Обычному да необычному. Никто не мог сказать достоверно, чем так исключительно было его место под солнцем, однако факт оставался фактом: его тень была заметно короче, чем даже у членов августейшей семьи правящей династии Габсбургов. При жизни Франца имперская канцелярия Теней их Величеств и Высочеств билась об эту загадку (они называли её проблемой) своими лучшими умами, но так и не расколола. И потому предпочла пустить в ход проверенные средства: установила негласный надзор и создавала Францу репутацию парня не в себе – дескать, что и взять с сумасшедшего. Надзор, судя по обилию архивных донесений, был тщательный, но не слишком тонкий: Франц не раз о нём догадывался. Он неоднократно порывался попасть на приём в высшие инстанции для объяснения, в чём конкретно его подозревают, но ещё на нижних этажах встречал снисходительное непонимание, о чём идёт речь, и вежливые заверения, что у полиции к нему претензий нет. Страх, что однажды его схватят и станут судить за преступление, о котором он и понятия не имеет, кажется, остался у Франца до конца жизни – даже и после распада A-В империи.
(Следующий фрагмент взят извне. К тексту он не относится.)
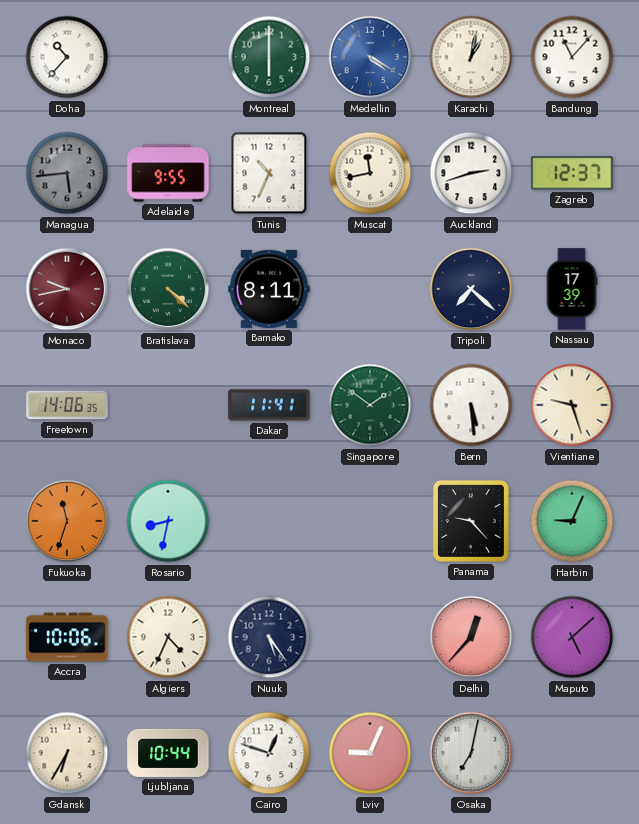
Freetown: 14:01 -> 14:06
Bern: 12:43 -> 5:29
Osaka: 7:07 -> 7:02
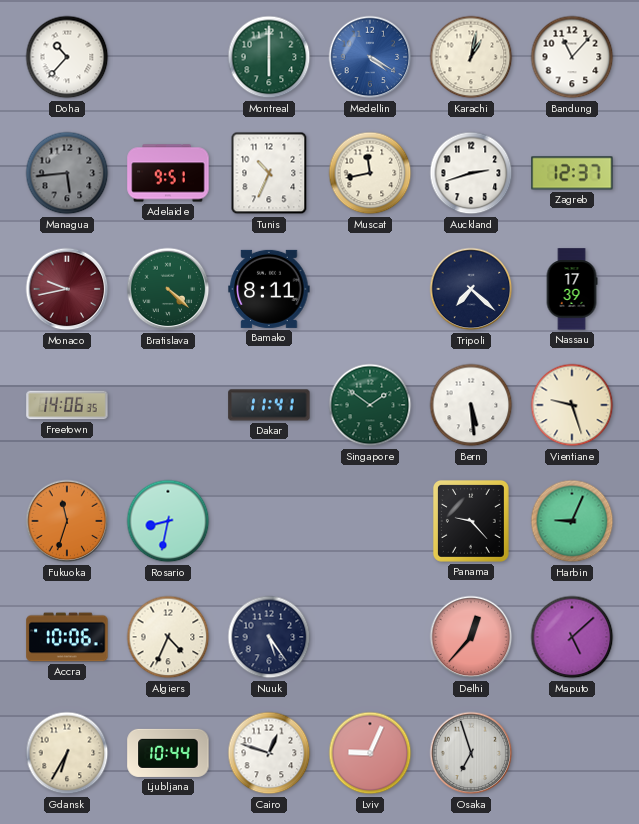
Adelaide: 9:55 -> 9:51
Osaka: 7:02 -> 6:57
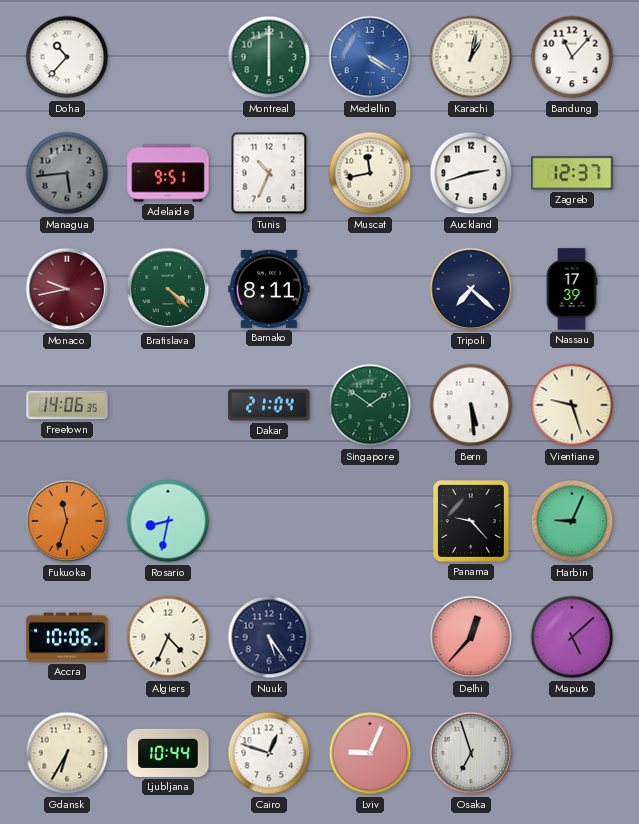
Dakar: 11:41 -> 21:04
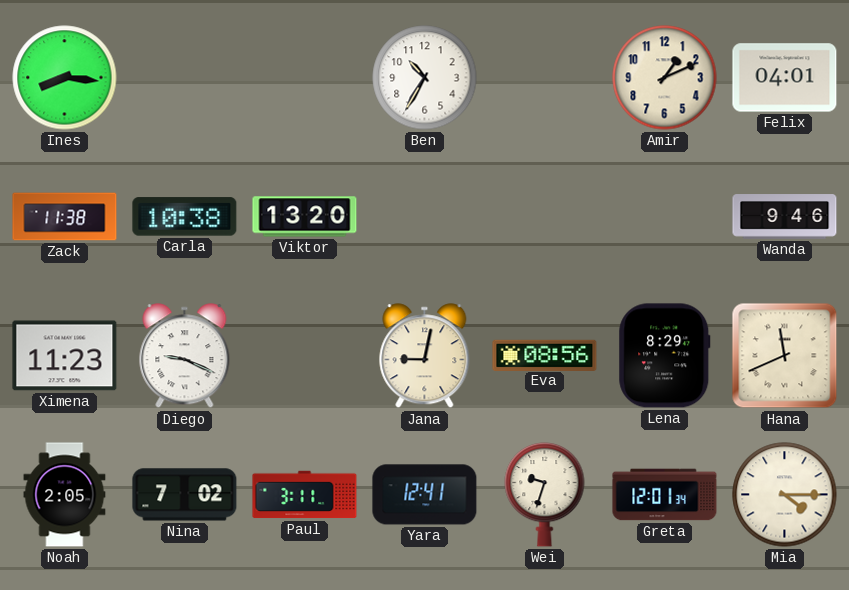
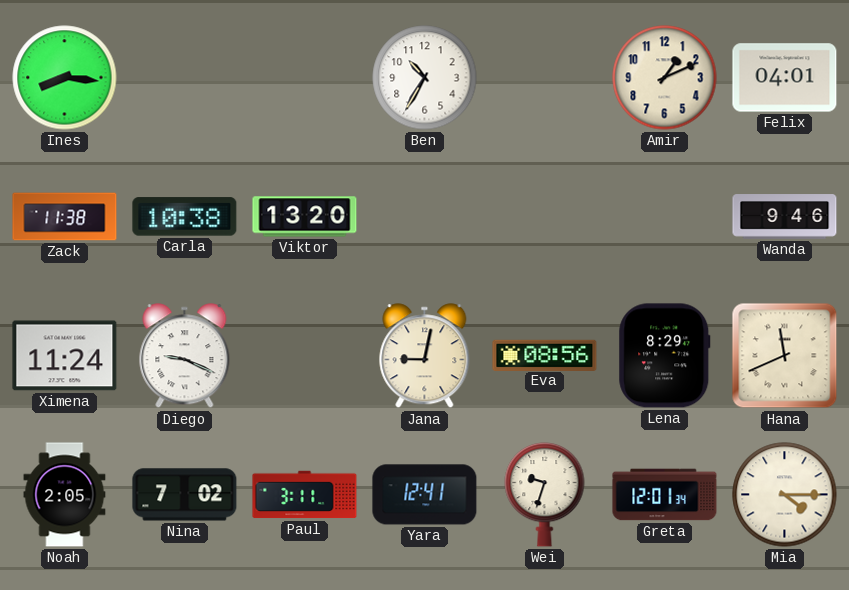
Ximena: 11:23 -> 11:24
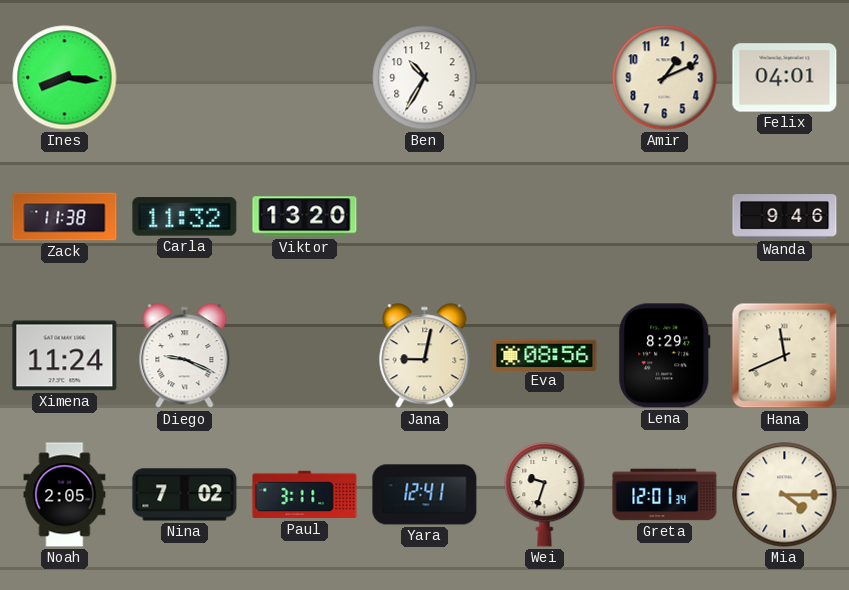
Carla: 10:38 -> 11:32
Посвящённая ему экспозиция называлась «Он унёс свою тайну с собой», что звучало, пожалуй, выспренно, но точно отражало положение дел: от Франца осталось несколько опубликованных при жизни рассказов, талантливых и необычных (но ведь в то тревожно-смутное время между двумя мировыми войнами многих тянуло писать необычно), остальные бумаги, согласно последней воле, были сожжены. Однако уже перед самой Второй мировой то тут, то там стали появляться люди, кого манила тайна его неопознанной гениальности. И, несмотря на то, что первое поколение кафкианцев было почти полностью выбито войной (а вместе с ними пропали и многие из тех бесценных документов, которые удалось собрать по сравнительно горячим следам), постепенно возникло целое международное сообщество приверженцев Франца. Оно проводило свои конгрессы и конференции, намечало мероприятия по почитанию памяти Кафки, состояло в дружеских отношениях с сообществами альтернативных шекспироведов и разгадчиков теоремы Ферма (печально и незаметно растаявшее после публикации работы Эндрю Уайлса), но сторонилось уфологов, предлагавших считать Франца космическим пришельцем, представителем более развитой цивилизации (возможно, отбывавшим на Земле наказание за какой-нибудь космический грех), а также рериховцев, видевших в фигуре Франца черты посвященного – посланника Шамбалы (с пока невыясненной миссией). Благодаря кафкианцам, собственно, и была открыта экспозиция в музее знаменитых теней: кафкианцы сделали Кафку популярным (не в попсовых массах, разумеется, а среди тех, кто понимает).